Summary — H.R. 5062, "Pipeline Security Act"
Status and sponsors
- Introduced in House: August 29, 2025 (Rep. Julie Johnson, primary; cosponsors Rep. Carlos Gimenez and Rep. Robert Garcia).
- Committee: Referred to House Committee on Homeland Security; ordered favorably reported 9/3/2025 (vote 22–0). Reported to House (H. Rept. 119‑376) and placed on the Union Calendar 11/12/2025.

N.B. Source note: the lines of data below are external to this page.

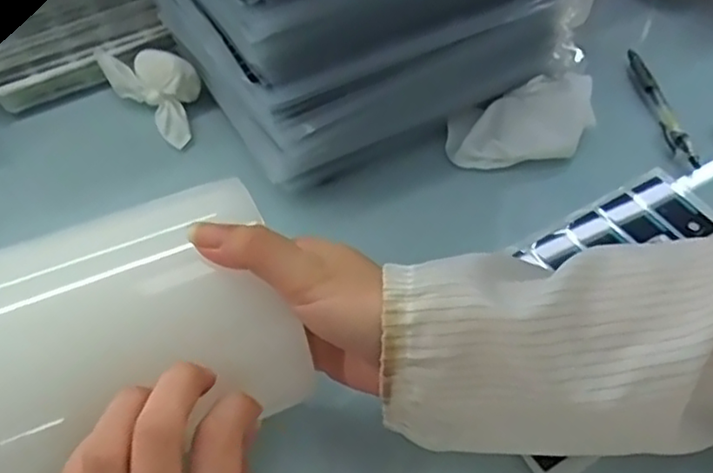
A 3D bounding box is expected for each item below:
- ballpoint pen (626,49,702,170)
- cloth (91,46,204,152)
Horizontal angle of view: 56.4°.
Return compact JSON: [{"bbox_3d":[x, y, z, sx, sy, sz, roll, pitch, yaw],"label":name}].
[{"bbox_3d":[0.248,-0.110,0.547,0.012,0.013,0.134,-4,52,-5],"label":"ballpoint pen"},{"bbox_3d":[-0.161,-0.125,0.539,0.101,0.041,0.051,36,59,25],"label":"cloth"}]

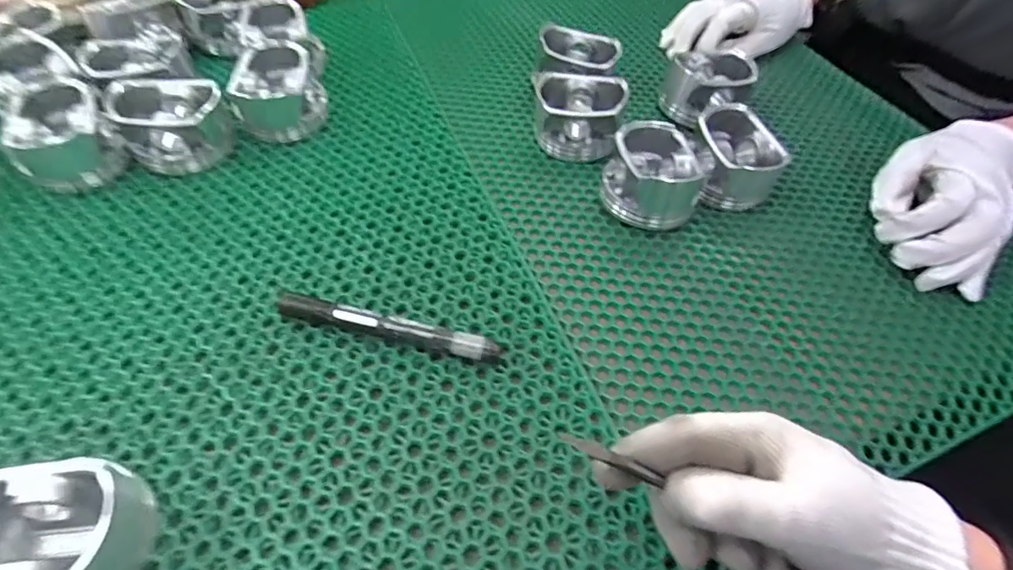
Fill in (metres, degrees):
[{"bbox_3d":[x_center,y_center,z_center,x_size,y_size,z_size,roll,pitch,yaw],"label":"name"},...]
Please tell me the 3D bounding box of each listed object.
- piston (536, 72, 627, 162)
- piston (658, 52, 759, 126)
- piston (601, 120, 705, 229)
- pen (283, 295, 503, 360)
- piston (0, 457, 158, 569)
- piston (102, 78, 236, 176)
[{"bbox_3d":[0.063,-0.150,0.454,0.076,0.051,0.066,7,53,1],"label":"piston"},{"bbox_3d":[0.186,-0.185,0.480,0.060,0.048,0.056,-17,56,-15],"label":"piston"},{"bbox_3d":[0.111,-0.087,0.405,0.068,0.052,0.071,-2,54,-5],"label":"piston"},{"bbox_3d":[-0.075,0.029,0.326,0.142,0.017,0.015,12,54,5],"label":"pen"},{"bbox_3d":[-0.213,0.120,0.233,0.076,0.048,0.063,-9,55,-10],"label":"piston"},{"bbox_3d":[-0.264,-0.129,0.411,0.075,0.051,0.065,12,54,5],"label":"piston"}]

- Classification: Federal bill to amend the Implementing Recommendations of the 9/11 Commission Act of 2007.
Purpose and intent
- Codify and clarify the Transportation Security Administration’s (TSA) statutory role as the lead federal agency responsible for securing pipeline transportation and pipeline facilities against cybersecurity threats, acts of terrorism, and other security threats — in consultation with the Cybersecurity and Infrastructure Security Agency (CISA).
Key provisions
- New statutory section (added to subtitle D of title XV of the Implementing Recommendations of the 9/11 Commission Act of 2007):
- Explicitly assigns TSA responsibility for security of pipeline transportation and facilities (definitions cross‑referenced to 49 U.S.C. §60101).
- Requires TSA to develop, update, and maintain security guidelines aligned with the NIST Cybersecurity Framework and to promulgate additional security directives or regulations as necessary.
- Requires sharing of guidelines, directives, and—where appropriate—intelligence/information with federal, state, local, Tribal, territorial entities and private sector stakeholders.
- Directs TSA to assess, inspect, and—if warranted—inspect pipeline owners’/operators’ security policies, plans, practices, and training; to identify and rank relative security risks; and to inspect facilities designated as critical by owners/operators or under TSA guidance.
- Mandates stakeholder engagement (at least one industry day within one year of enactment).
- Oversight and reporting:
- Biennial reporting requirement to the House Committee on Homeland Security and Commerce Committees and Senate Homeland Security committees on TSA pipeline security activities.
- Requires TSA to develop a personnel strategy within 180 days of enactment (in consultation with CISA) to ensure adequate cybersecurity expertise and workforce capacity. Strategy may draw on existing DHS/TSA workforce and cybersecurity plans.
- Government Accountability Office (GAO) review of TSA implementation (report language in Committee report indicates GAO review within two years).
Who would be affected
- TSA (expanded/clarified statutory authorities and responsibilities).
- CISA (consultation and coordination role).
- Pipeline owners/operators and their employees — potentially subject to new TSA guidance, security directives, inspections, and information‑sharing requirements.
- State, local, Tribal, and territorial authorities involved in pipeline security coordination.
- Congress and GAO (oversight responsibilities).
Potential impacts and considerations
- Provides statutory clarity and accountability for federal pipeline security leadership, strengthening interagency coordination on cybersecurity and physical threats to pipeline infrastructure.
- May drive TSA hiring/training and program resource needs (personnel strategy) and could impose operational or compliance costs on pipeline operators depending on the content of future TSA directives/regulations.
- Aims to align pipeline security practice with national cybersecurity standards (NIST) and increase information sharing between government and industry.
- The Committee report includes a Congressional Budget Office estimate (contained in H. Rept. 119‑376); specific budgetary impacts depend on implementation decisions and any appropriations.
Relevant timeline highlights
- TSA must convene at least one industry day within one year of enactment.
- TSA must deliver a personnel strategy within 180 days of enactment.
- Biennial reports thereafter; GAO review to follow within approximately two years per the Committee report.